═════ SOURCE PASSAGE ═════

Appeared in BioNews 782

Common variants of immune-related genes have been linked with memory performance.

In what researchers claim as the largest study of its kind, the Cohorts for Heart and Aging Research in Genomic Epidemiology (CHARGE) consortium aimed to identify genes that might protect against memory loss in old age.

Nearly 30,000 people over 45, who did not have dementia, were tested on their ability to remember words and paragraphs. Their performance on these tests was logged and researchers compared the entire genetic codes of subjects who had faired poorly on the tests with those who had done well.

They found that people who performed badly were more likely to carry certain genetic variants near to the Apolipoprotein E (ApoE) gene. ApoE has already been linked with Alzheimer's disease and, interestingly, the association was stronger in people above the age of 65.

In a separate sub-study using 725 post-mortem brain samples, the researchers found that people carrying these variants were more likely to have very early signs of the brain damage associated with Alzheimer's.

On a more positive note, two regions of the genome already known to contain genes involved in immune response were associated with a greater ability to recall word lists. The researchers say this finding 'provides new support for an important role of immune system dysfunction in age-related memory decline'.

Finally, the scientists examined post-mortem samples taken from the hippocampus - a brain area associated with memory, which is affected early on in Alzheimer's disease.

According to lead author Dr Stéphanie Debette from Boston University School of Medicine: 'The genetic variants associated with memory performance also predicted altered levels of expression of certain genes in the hippocampus.' The genes in question are involved in the metabolism of ubiquitin, which plays a vital role in regulating levels of cellular protein.

Professor Ian Deary, based at the University of Edinburgh, another lead author for the research, said he hoped that finding 'the small individual genetic variants that contribute to memory [...] will lead us to the mechanisms that underpin healthy cognitive ageing'.

The report was published in the journal Biological Psychiatry.

═════

Give every figure that the memory-genes article reports about the people or brain samples studied, with what each one describes.

═════ MATERIAL SHOWN ═════

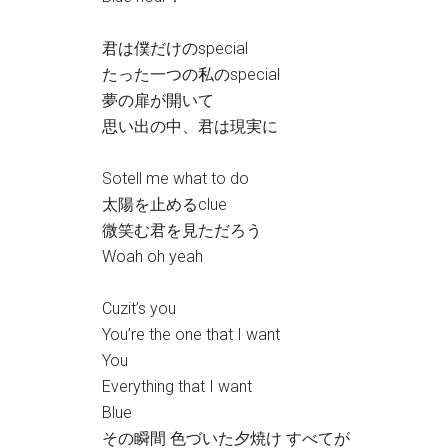
君は僕だけのspecial
たった一つの私のspecial
夢の扉が開いて
思い出の中、君は現実に
Sotell me what to do
太陽を止めるclue
微笑む君を見ただろう
Woah oh yeah
Cuzit’s you
You’re the one that I want
You
Everything that I want
Blue
その瞬間 色づいた夕焼け すべてが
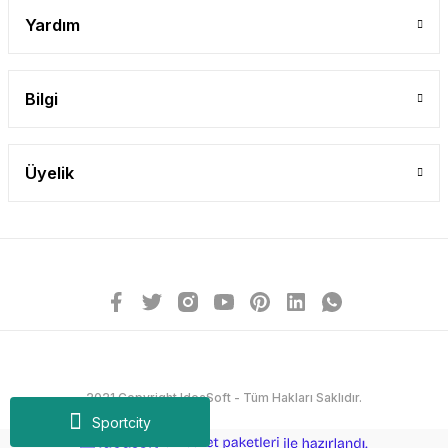
Yardım
Bilgi
Üyelik
2021 Copyright IdeaSoft - Tüm Hakları Saklıdır.
Sportcity
ideasoft
ile
e-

═════

RESULT OF THIS TASK
- Nearly 30,000: the number of people tested on their ability to remember words and paragraphs.
- Over 45: the age of those people, none of whom had dementia.
- 65: the age above which the association with variants near the ApoE gene was stronger.
- 725: the number of post-mortem brain samples used in a separate sub-study.